What type of thinking is required?

Gather Content
What do you already know about yeast? What other information is related to the question?

Choose Answer
Given what you now know, what information is most likely to produce the correct answer?

Reflect on Process
Did your problem-solving process lead you to the correct answer? If not, where did the process break down or lead you astray? How can you revise your approach to produce a more desirable result?
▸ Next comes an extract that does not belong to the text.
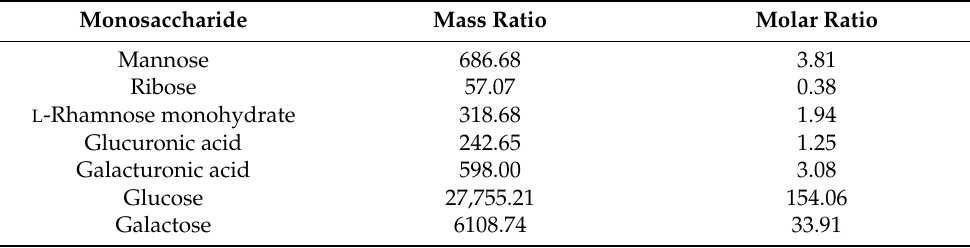
Figure 4. The monosaccharide compositions of RHWPs. Table 4. Mass ratio and the molar ratio of each monosaccharide of RHWPs.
B.  The metabolic rate of yeast speeds up at warmer temperatures, so more carbon dioxide is released and the dough rises more quickly.

Clarify Question
What is the key concept addressed by the question?
        · This question is asking about the benefit of a warm temperature to the rising of bread dough.
What type of thinking is required?
        · Apply level:
            o You are being asked to take what you already know and use, or apply, it to the consequences of an increased temperature on the outcome of rising bread dough.

Gather Content
What do you already know about yeast? What other information is related to the question?
        · Living yeast, a one-celled fungus, is a necessary component of bread dough if the dough is to rise.
        · Yeast feed on the sugar in bread dough.
        · As the yeast ingest the sugar, they carry out glycolysis and then alcoholic fermentation on the sugar.
        · Glycolysis and fermentation are enzyme-driven processes.
        · As long as the temperature is not so high that it is damaging to the structure of the enzyme, enzyme activity tends to increase with temperature to a certain point.
        · Fermentation produces carbon dioxide, which is released as a gas.
        · The gas bubbles of carbon dioxide cause bread dough to rise.

Choose Answer
Given what you now know, what information is most likely to produce the correct answer?
        · Yeast can ferment at room temperature, but the rate is much slower than it is at warmer temperatures.
        · Metabolism does not decrease with increased temperature unless the temperature is so high that it becomes damaging to enzymes.
        · If the yeast is kept warm, its enzymes will metabolize the sugar in the bread dough faster, which will cause the bread dough to rise faster.

Reflect on Process
Did your problem-solving process lead you to the correct answer? If not, where did the process break down or lead you astray? How can you revise your approach to produce a more desirable result?
        · Apply level:
            o Answering this question correctly depended on your ability to use the action of yeast in a new situation. If you got an incorrect answer, did you remember that yeast metabolize the sugar in bread dough, or that temperature and the rate of activity for metabolic enzymes increase together? Did you have trouble extending the nature of yeast to determine the correct answer?